** Passage provided follows **

Don't Tax My Patience!

Ever since I've become embroiled in the local political scene in my hometown, I've become a sort of lightening rod for some residents, who, quite honestly, are more than a few sandwiches shy of a picnic.

I've received a number of phone calls and letters, some of which are sincere in nature, agreeing with my positions on town matters -- particularly anti-development -- while other correspondences are dangerously close to being turned over to FBI analysts in Quantico, Va.

One of those aforementioned members of the populace --who, ironically, has held a municipal job for nearly a half-century -- is obsessed with the idea of abolishing the federal income tax.

And in hopes of having me join him on his soapbox of futility, he regularly stuffs anti-tax literature in my mailbox and feeds me updates when any of the higher-profile tax abolitionists is battling out the constitutionality of the federal income tax in court.

When I attempt to explain to him that no one has successfully challenged the law since it was first enacted over 90 years ago, he simply shrugs and says, "That's why we're in court."

Now it's one thing for a man with barely a high school education to naively believe in a future courtroom victory, but it's quite another when those far better educated purposely skirt the obligations the rest of us must undergo.

Take former New York Mayor David Dinkins, whose underachievement in that post in four years would have made Herbert Hoover shine by comparison, who admitted during his campaign that he simply forgot to file his taxes -- for four consecutive years!

More recently, a self-proclaimed tax protestor, one Larken Rose of Hollywood, Pa., used the shopworn excuse that Section 861 was invalid and, as a result, eschewed filing federal returns over four years despite earning roughly $500,00 during that period.

** End of Passage provided **
** Data extract follows **

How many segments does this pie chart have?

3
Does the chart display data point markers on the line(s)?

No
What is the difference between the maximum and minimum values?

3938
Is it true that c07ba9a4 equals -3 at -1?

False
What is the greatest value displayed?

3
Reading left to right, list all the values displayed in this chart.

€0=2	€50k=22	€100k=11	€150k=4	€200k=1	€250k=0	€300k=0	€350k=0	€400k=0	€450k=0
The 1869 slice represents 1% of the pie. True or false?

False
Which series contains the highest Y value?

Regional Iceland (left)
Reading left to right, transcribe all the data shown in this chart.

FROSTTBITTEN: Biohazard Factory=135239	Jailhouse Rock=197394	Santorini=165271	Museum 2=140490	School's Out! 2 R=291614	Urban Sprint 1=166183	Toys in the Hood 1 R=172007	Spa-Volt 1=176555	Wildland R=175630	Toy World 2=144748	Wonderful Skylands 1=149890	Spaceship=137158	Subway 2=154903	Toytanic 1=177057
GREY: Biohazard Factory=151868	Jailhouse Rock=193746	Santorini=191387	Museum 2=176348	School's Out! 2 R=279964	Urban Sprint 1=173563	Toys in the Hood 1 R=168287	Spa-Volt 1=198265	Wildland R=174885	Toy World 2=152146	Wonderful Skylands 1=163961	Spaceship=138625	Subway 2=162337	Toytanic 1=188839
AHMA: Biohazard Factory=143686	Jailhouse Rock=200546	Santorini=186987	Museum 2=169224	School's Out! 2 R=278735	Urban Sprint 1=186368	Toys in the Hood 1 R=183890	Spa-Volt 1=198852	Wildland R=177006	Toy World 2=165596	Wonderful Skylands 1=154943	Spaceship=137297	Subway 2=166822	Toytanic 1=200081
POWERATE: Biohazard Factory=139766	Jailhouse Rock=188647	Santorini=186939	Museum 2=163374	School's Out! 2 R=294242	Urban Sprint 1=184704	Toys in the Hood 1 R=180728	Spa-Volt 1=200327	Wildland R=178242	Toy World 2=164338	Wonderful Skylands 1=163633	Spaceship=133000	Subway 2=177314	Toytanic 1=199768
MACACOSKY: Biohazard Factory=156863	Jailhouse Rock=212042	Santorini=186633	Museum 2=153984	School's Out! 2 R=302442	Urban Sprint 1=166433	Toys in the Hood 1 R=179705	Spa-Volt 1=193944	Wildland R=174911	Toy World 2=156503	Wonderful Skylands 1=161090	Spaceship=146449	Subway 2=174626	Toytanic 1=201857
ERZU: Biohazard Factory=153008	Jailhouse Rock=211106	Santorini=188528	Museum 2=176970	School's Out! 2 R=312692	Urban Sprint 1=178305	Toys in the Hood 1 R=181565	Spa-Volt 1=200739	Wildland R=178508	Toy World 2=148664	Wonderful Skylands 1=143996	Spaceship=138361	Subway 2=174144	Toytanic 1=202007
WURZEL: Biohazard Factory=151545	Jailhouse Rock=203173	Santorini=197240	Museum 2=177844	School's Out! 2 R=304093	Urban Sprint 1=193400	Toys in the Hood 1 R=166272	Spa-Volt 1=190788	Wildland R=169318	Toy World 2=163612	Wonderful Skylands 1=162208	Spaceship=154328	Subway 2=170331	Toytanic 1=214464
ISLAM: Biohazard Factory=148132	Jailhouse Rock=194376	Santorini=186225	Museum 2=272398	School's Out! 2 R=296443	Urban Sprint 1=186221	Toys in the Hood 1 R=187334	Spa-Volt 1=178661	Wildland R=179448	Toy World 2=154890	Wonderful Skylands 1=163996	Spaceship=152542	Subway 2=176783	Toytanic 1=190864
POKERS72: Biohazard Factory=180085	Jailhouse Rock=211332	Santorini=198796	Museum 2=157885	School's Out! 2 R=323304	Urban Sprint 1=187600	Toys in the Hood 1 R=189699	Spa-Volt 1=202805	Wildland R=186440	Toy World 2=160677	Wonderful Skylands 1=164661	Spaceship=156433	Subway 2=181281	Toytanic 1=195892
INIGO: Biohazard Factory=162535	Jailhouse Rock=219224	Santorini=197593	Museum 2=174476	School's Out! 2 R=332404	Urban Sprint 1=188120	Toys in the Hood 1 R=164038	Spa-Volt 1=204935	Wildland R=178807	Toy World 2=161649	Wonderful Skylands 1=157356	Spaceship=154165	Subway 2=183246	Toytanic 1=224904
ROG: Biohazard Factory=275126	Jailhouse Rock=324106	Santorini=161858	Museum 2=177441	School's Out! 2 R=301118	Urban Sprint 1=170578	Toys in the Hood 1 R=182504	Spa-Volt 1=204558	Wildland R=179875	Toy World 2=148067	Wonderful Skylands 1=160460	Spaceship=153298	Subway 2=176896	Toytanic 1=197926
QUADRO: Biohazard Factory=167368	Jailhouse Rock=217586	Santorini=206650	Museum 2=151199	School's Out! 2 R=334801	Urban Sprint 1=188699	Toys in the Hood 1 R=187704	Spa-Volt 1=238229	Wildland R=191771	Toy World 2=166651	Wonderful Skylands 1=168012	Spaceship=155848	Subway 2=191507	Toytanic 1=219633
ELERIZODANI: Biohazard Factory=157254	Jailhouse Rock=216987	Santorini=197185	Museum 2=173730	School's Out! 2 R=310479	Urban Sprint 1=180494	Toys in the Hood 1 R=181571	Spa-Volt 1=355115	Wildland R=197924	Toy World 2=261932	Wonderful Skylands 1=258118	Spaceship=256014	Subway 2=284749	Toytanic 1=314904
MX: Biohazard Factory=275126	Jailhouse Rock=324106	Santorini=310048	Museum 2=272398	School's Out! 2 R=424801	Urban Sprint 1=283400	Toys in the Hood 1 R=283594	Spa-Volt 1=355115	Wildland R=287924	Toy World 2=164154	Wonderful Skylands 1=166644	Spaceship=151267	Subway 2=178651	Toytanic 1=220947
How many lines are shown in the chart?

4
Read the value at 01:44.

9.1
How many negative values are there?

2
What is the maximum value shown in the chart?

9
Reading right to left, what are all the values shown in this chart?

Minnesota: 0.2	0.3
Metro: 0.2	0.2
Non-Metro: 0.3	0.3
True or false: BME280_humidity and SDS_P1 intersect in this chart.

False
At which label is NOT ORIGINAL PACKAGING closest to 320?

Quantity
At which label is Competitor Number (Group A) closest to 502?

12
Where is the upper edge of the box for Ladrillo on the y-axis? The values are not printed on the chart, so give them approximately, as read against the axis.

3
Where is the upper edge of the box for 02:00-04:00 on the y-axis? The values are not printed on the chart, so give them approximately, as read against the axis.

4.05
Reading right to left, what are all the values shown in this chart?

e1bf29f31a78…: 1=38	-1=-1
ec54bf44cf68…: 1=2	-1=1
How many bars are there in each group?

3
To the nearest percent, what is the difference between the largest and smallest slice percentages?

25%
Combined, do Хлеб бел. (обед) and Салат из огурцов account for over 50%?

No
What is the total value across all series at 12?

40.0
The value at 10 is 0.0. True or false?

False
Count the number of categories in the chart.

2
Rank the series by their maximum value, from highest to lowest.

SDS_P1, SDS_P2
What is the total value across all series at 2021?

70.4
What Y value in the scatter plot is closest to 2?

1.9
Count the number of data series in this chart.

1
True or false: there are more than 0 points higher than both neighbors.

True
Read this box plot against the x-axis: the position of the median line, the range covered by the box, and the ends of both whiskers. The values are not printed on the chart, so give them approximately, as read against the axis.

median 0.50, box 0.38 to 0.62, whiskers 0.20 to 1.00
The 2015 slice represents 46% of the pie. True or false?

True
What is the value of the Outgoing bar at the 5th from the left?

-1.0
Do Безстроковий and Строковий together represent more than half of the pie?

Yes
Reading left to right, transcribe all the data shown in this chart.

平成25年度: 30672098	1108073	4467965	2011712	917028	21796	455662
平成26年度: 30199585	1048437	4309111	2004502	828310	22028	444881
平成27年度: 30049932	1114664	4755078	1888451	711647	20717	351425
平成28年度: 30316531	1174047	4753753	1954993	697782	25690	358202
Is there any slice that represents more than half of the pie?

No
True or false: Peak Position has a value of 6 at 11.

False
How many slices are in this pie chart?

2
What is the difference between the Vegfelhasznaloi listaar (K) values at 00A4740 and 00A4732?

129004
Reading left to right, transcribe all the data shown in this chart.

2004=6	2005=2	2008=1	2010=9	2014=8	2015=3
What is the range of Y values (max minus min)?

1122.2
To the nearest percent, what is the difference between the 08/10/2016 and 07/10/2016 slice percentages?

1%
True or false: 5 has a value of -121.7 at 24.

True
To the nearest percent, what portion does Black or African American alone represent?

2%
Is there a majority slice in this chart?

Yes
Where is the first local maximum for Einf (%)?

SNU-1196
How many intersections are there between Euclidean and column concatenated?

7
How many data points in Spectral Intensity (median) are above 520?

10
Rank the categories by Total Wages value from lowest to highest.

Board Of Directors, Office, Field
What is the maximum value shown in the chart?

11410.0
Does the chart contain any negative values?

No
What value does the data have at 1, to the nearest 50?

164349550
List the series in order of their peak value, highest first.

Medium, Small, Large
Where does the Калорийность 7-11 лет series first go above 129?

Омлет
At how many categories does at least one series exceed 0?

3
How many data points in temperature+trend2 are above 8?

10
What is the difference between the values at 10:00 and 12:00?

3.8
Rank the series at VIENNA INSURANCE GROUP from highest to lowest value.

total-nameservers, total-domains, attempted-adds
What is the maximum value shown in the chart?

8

** End of Data extract **

Things to do –
a. From the column on tax protesters, pull out the passage from "Ever since I've" to "federal income tax.", copied word for word.
b. In the column on tax protesters, how many consecutive years did former New York Mayor David Dinkins admit he forgot to file his taxes?
c. Continue the column on tax protesters from the point where it stops.

Task answers –
a.
Ever since I've become embroiled in the local political scene in my hometown, I've become a sort of lightening rod for some residents, who, quite honestly, are more than a few sandwiches shy of a picnic.

I've received a number of phone calls and letters, some of which are sincere in nature, agreeing with my positions on town matters -- particularly anti-development -- while other correspondences are dangerously close to being turned over to FBI analysts in Quantico, Va.

One of those aforementioned members of the populace --who, ironically, has held a municipal job for nearly a half-century -- is obsessed with the idea of abolishing the federal income tax.

b. Four consecutive years.

c.
Rose, who operated a small transcription service, has, according to reports, been examining loopholes to sidestep paying the federal tax since the 1990s and has now adopted the burgeoning "861 position."

As detailed in a 79-page report, Rose claimed Section 861 contained general definitions of what constitutes gross income and taxable income.

The prosecutor submitted evidence that showed Rose received in excess of a dozen notices from the IRS rejecting his 861 petition and that he received more than 10 letters from members of Congress notifying him that his Section 861 argument was invalid.

Apparently, the IRS and the Justice Department were somewhat less apathetic than New York City voters in the late 1980s when they elected David Dinkins, and gave Rose a free 15-month stay at the Hotel Crowbar in addition to a fine of $10,000 plus interest and penalties.

You've heard me bemoan ad nauseum my 1040 nightmares and pricey checks to the U.S. Treasury, so naturally you couldn't find a trace of sympathy in me for tax cheats being sent to the Big House if you used a divining rod.

Nevertheless I do find it fascinating that despite a goose egg in the win column (and in many cases between their ears as well) in the fight against the income tax, there are legions that continue to keep stuffing mailboxes.

Including mine, I'm sure.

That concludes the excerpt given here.